Stitch-a-Demo: Video Demonstrations from Multistep Descriptions
Chi Hsuan Wu, Kumar Ashutosh, Kristen Grauman
TL;DR
Stitch-a-Demo tackles the challenge of visualizing multistep instructional descriptions by retrieving and stitching video clips from a large corpus to form a coherent demonstration for a given sequence of steps. It introduces a procedure evaluator transformer, a weakly supervised data augmentation strategy with hard negatives to enforce step correctness and visual coherence, and an adaptive set-cover search to efficiently assemble clips from multiple videos. The method achieves state-of-the-art results across cooking, gardening, and woodworking domains, with substantial gains in recall and favorable human judgments compared to retrieval and generation baselines. This work advances instructional video synthesis and holds practical promise for education and robotics by enabling flexible, cross-video demonstrations that reflect complex procedural descriptions.
Abstract
When obtaining visual illustrations from text descriptions, today's methods take a description with a single text context - a caption, or an action description - and retrieve or generate the matching visual context.

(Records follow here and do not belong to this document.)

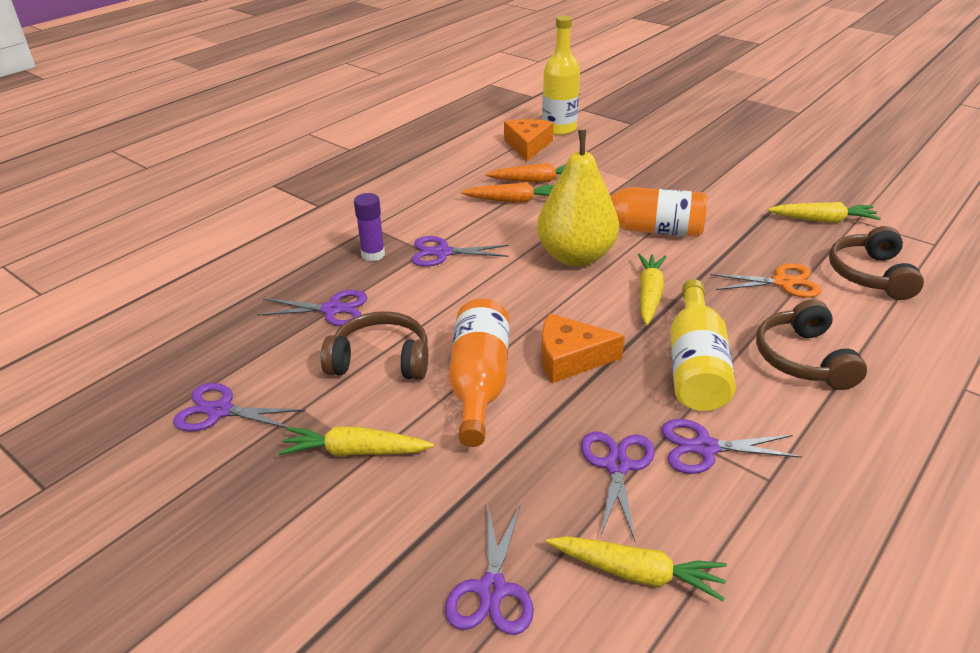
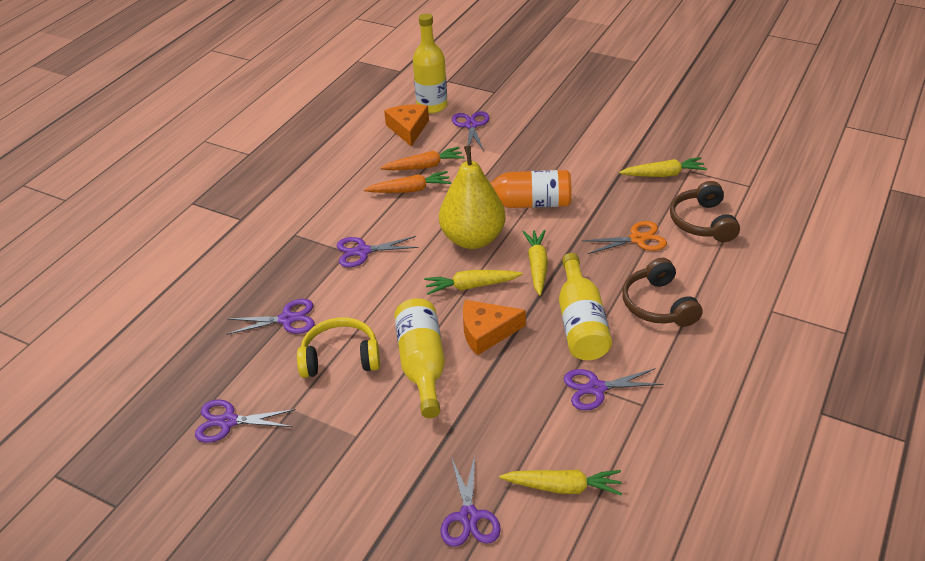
camera: 10 degrees left, 5 degrees up
yellow carrot [278,426,434,456] -> yellow carrot moved to [424,270,523,295]
brown headphones [321,311,428,380] -> yellow headphones [297,317,380,378]
purple glue stick [354,193,385,261] -> none
orange bottle [449,299,509,447] -> yellow bottle [394,298,445,418]
purple scissors [581,431,655,541] -> purple scissors moved to [452,111,489,151]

However, prior work does not permit visual illustration of multistep descriptions, e.g. a cooking recipe or a gardening instruction manual, and simply handling each step description in isolation would result in an incoherent demonstration. We propose Stitch-a-Demo, a novel retrieval-based method to assemble a video demonstration from a multistep description. The resulting video contains clips, possibly from different sources, that accurately reflect all the step descriptions, while being visually coherent. We formulate a training pipeline that creates large-scale weakly supervised data containing diverse procedures and injects hard negatives that promote both correctness and coherence. Validated on in-the-wild instructional videos, Stitch-a-Demo achieves state-of-the-art performance, with gains up to 29% as well as dramatic wins in a human preference study.